WHAT TO PRODUCE:
Only lines with the string "articles" are wanted. Pull them out of the data.

Collected data:
"""

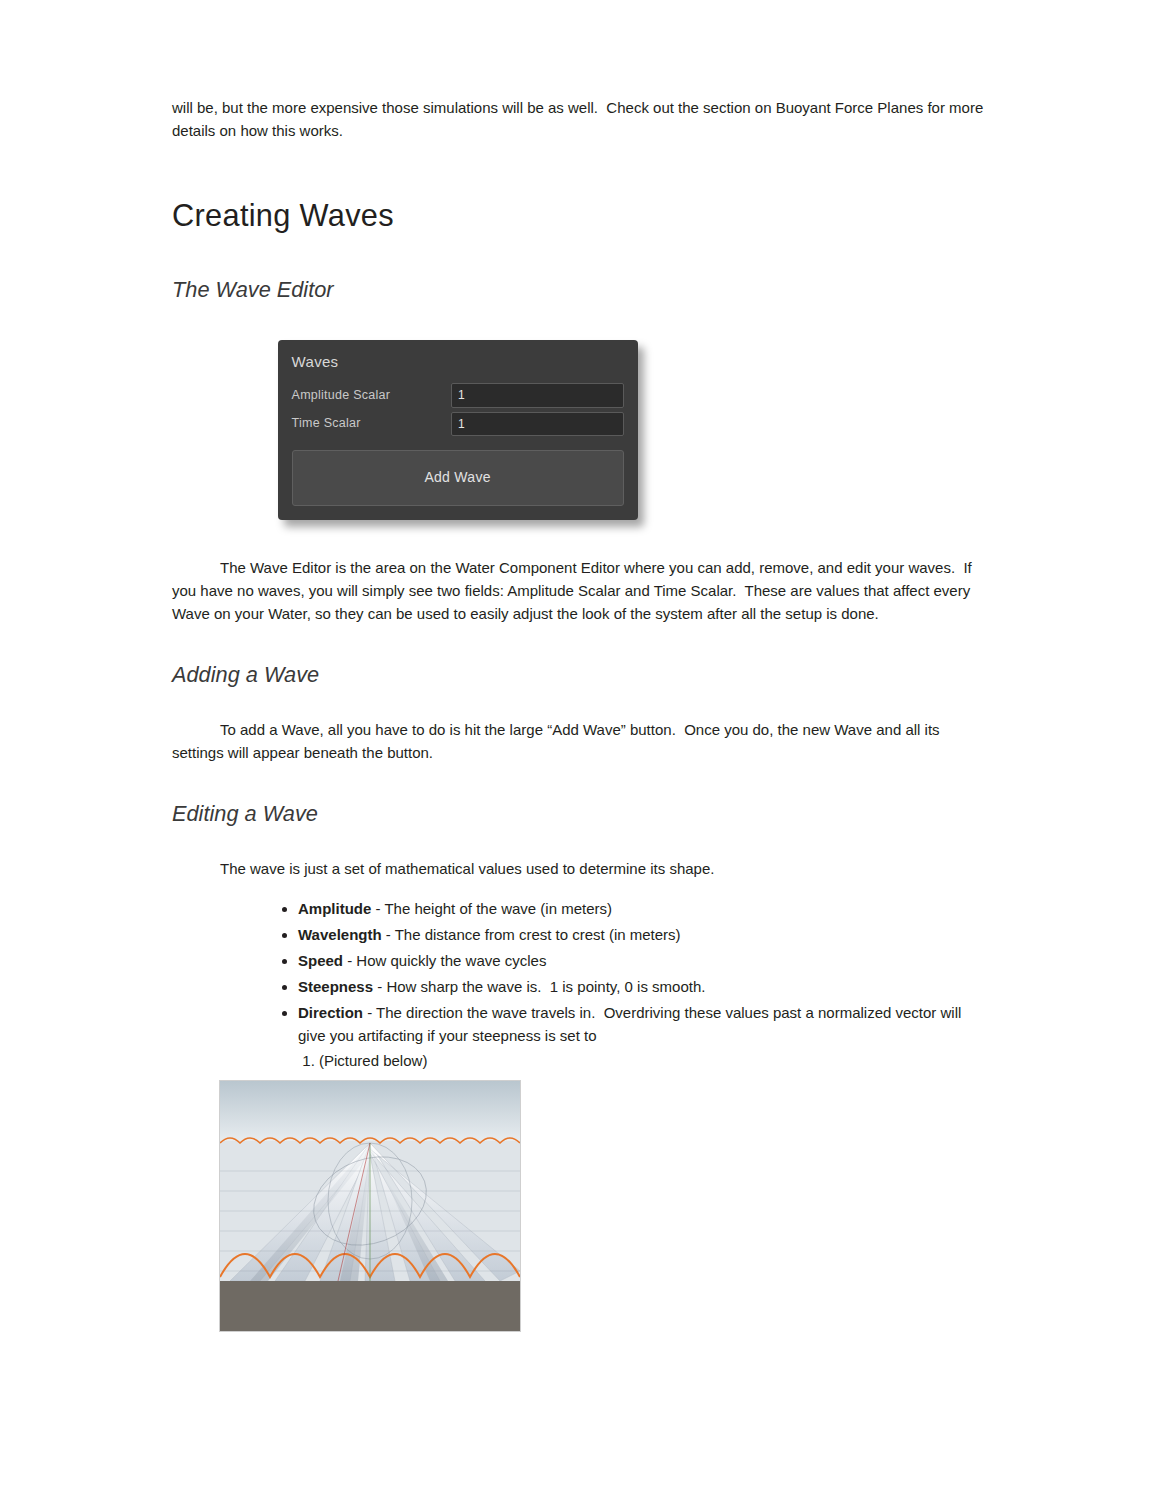will be, but the more expensive those simulations will be as well. Check out the section on Buoyant Force Planes for more details on how this works.
Creating Waves
The Wave Editor
Waves
Amplitude Scalar
1
Time Scalar
1
Add Wave
The Wave Editor is the area on the Water Component Editor where you can add, remove, and edit your waves. If you have no waves, you will simply see two fields: Amplitude Scalar and Time Scalar. These are values that affect every Wave on your Water, so they can be used to easily adjust the look of the system after all the setup is done.
Adding a Wave
To add a Wave, all you have to do is hit the large “Add Wave” button. Once you do, the new Wave and all its settings will appear beneath the button.
Editing a Wave
The wave is just a set of mathematical values used to determine its shape.
Amplitude - The height of the wave (in meters)
Wavelength - The distance from crest to crest (in meters)
Speed - How quickly the wave cycles
Steepness - How sharp the wave is. 1 is pointy, 0 is smooth.
Direction - The direction the wave travels in. Overdriving these values past a normalized vector will give you artifacting if your steepness is set to
(Pictured below)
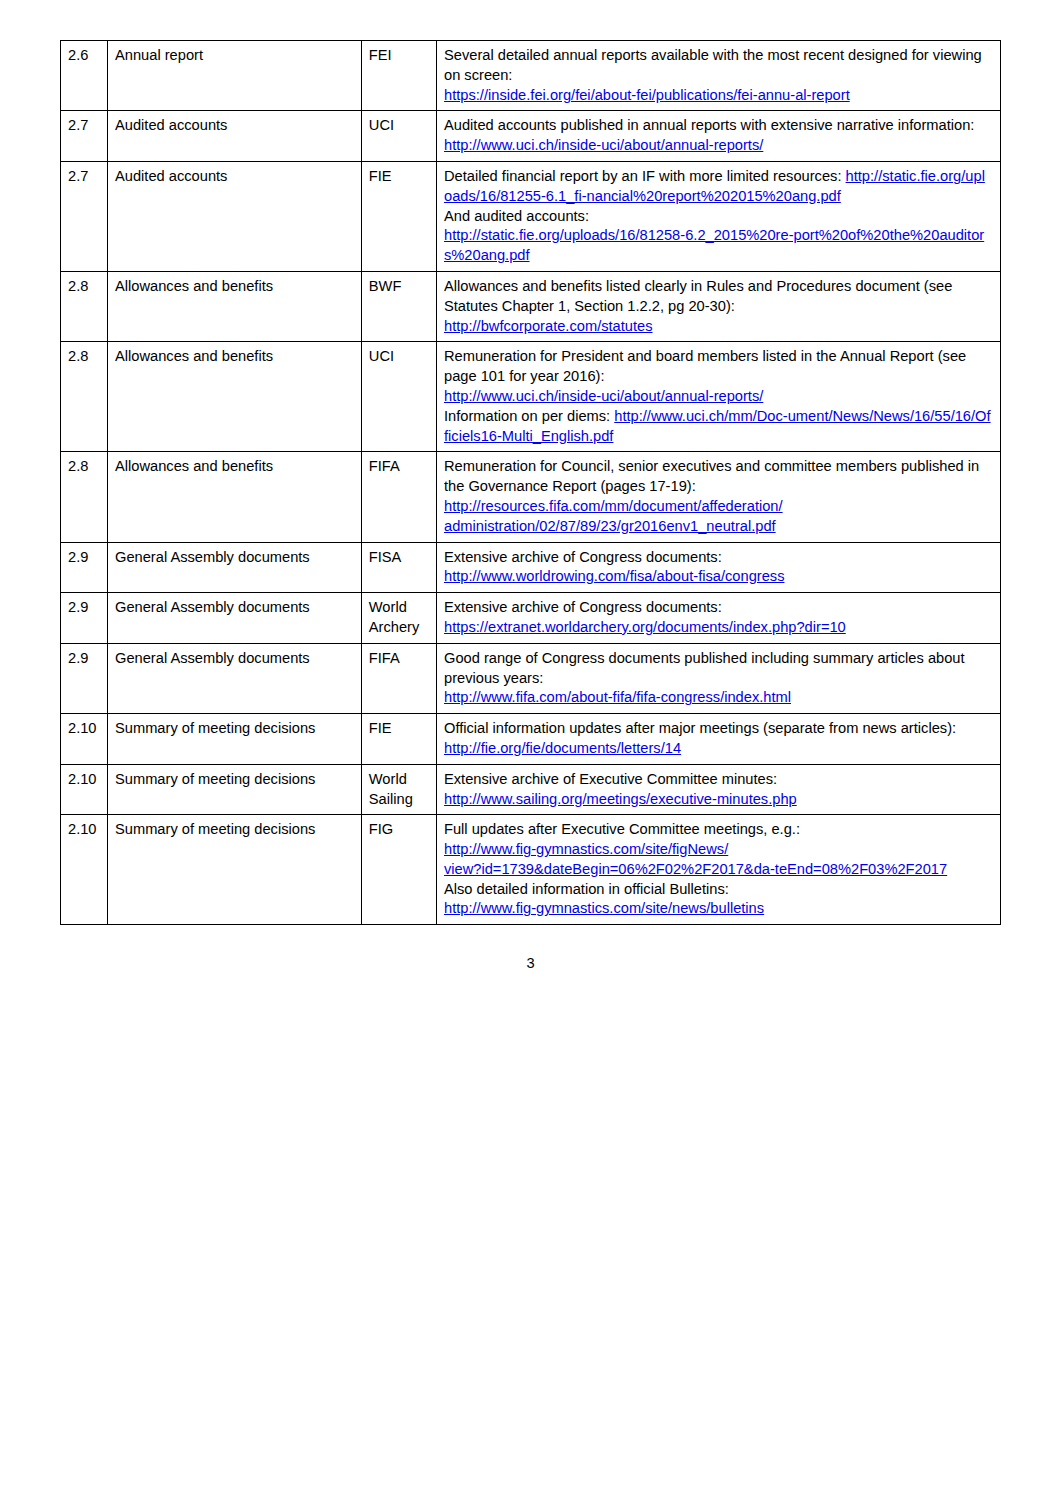| 2.6 | Annual report | FEI | Several detailed annual reports available with the most recent designed for viewing on screen: https://inside.fei.org/fei/about-fei/publications/fei-annu-al-report |
| 2.7 | Audited accounts | UCI | Audited accounts published in annual reports with extensive narrative information: http://www.uci.ch/inside-uci/about/annual-reports/ |
| 2.7 | Audited accounts | FIE | Detailed financial report by an IF with more limited resources: http://static.fie.org/uploads/16/81255-6.1_fi-nancial%20report%202015%20ang.pdf And audited accounts: http://static.fie.org/uploads/16/81258-6.2_2015%20re-port%20of%20the%20auditors%20ang.pdf |
| 2.8 | Allowances and benefits | BWF | Allowances and benefits listed clearly in Rules and Procedures document (see Statutes Chapter 1, Section 1.2.2, pg 20-30): http://bwfcorporate.com/statutes |
| 2.8 | Allowances and benefits | UCI | Remuneration for President and board members listed in the Annual Report (see page 101 for year 2016): http://www.uci.ch/inside-uci/about/annual-reports/ Information on per diems: http://www.uci.ch/mm/Doc-ument/News/News/16/55/16/Officiels16-Multi_English.pdf |
| 2.8 | Allowances and benefits | FIFA | Remuneration for Council, senior executives and committee members published in the Governance Report (pages 17-19): http://resources.fifa.com/mm/document/affederation/ administration/02/87/89/23/gr2016env1_neutral.pdf |
| 2.9 | General Assembly documents | FISA | Extensive archive of Congress documents: http://www.worldrowing.com/fisa/about-fisa/congress |
| 2.9 | General Assembly documents | World Archery | Extensive archive of Congress documents: https://extranet.worldarchery.org/documents/index.php?dir=10 |
| 2.9 | General Assembly documents | FIFA | Good range of Congress documents published including summary articles about previous years: http://www.fifa.com/about-fifa/fifa-congress/index.html |
| 2.10 | Summary of meeting decisions | FIE | Official information updates after major meetings (separate from news articles): http://fie.org/fie/documents/letters/14 |
| 2.10 | Summary of meeting decisions | World Sailing | Extensive archive of Executive Committee minutes: http://www.sailing.org/meetings/executive-minutes.php |
| 2.10 | Summary of meeting decisions | FIG | Full updates after Executive Committee meetings, e.g.: http://www.fig-gymnastics.com/site/figNews/ view?id=1739&dateBegin=06%2F02%2F2017&da-teEnd=08%2F03%2F2017 Also detailed information in official Bulletins: http://www.fig-gymnastics.com/site/news/bulletins |
3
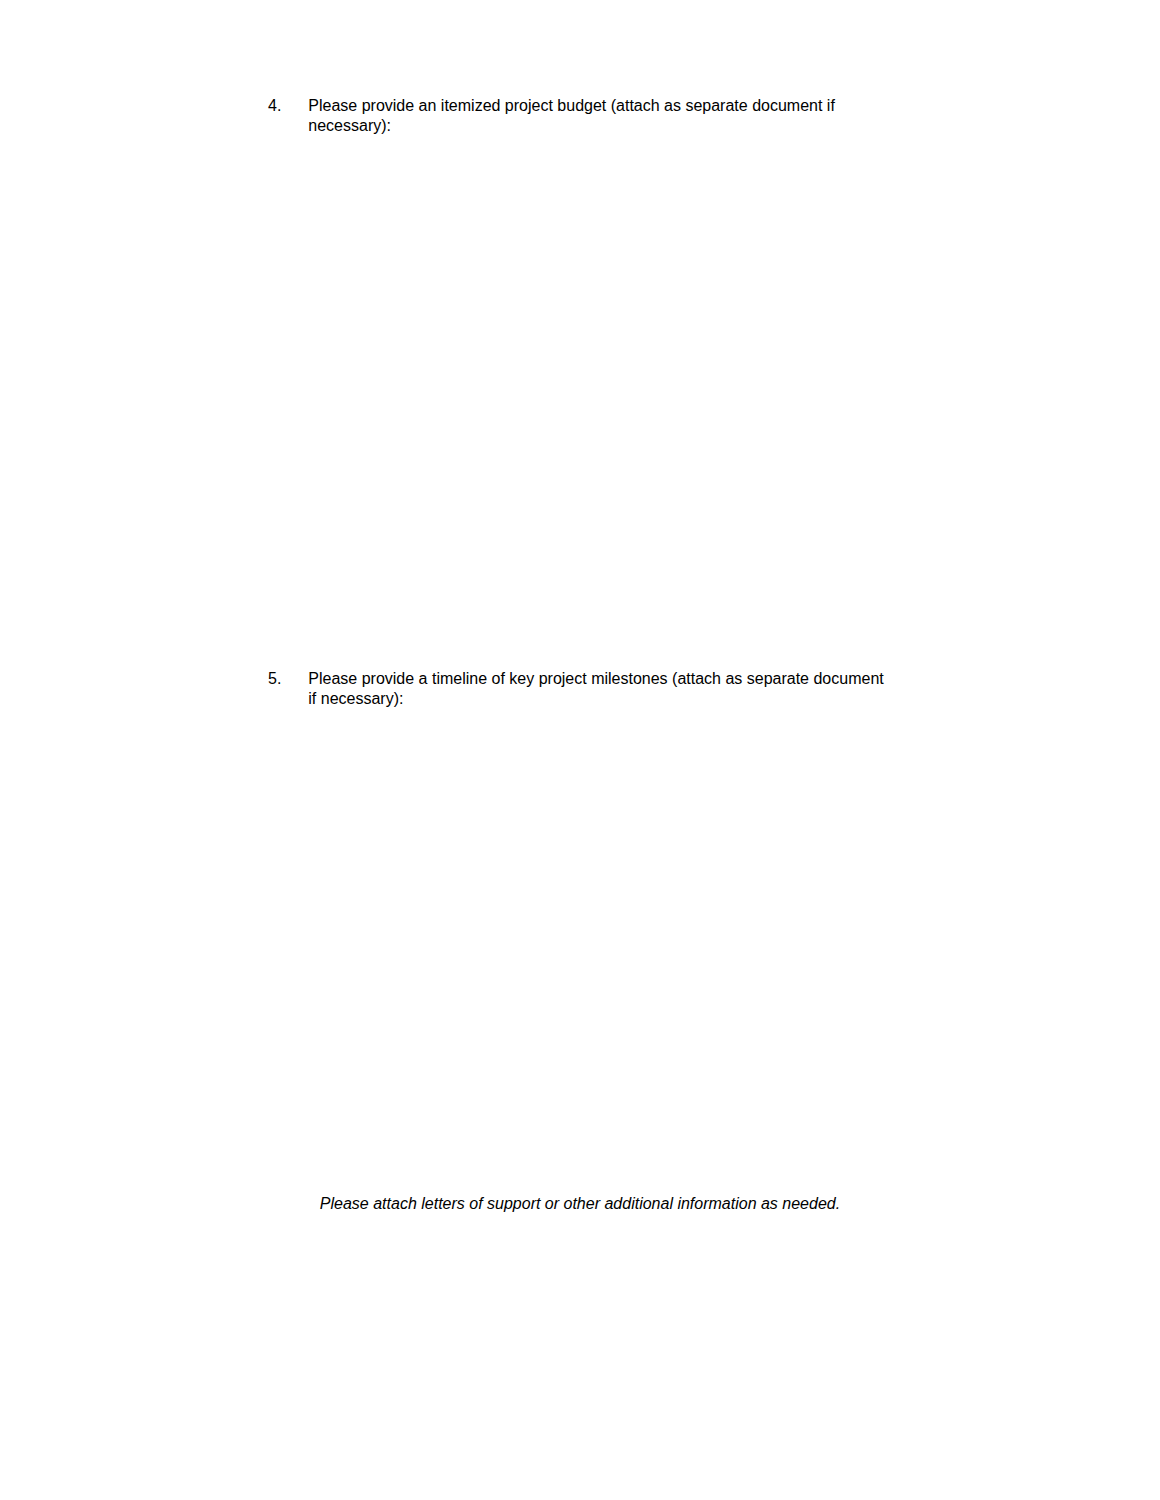4. Please provide an itemized project budget (attach as separate document if necessary):
5. Please provide a timeline of key project milestones (attach as separate document if necessary):
Please attach letters of support or other additional information as needed.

"""

RESPONSE FOR THIS EXERCISE:
| 2.9 | General Assembly documents | FIFA | Good range of Congress documents published including summary articles about previous years: http://www.fifa.com/about-fifa/fifa-congress/index.html |
| 2.10 | Summary of meeting decisions | FIE | Official information updates after major meetings (separate from news articles): http://fie.org/fie/documents/letters/14 |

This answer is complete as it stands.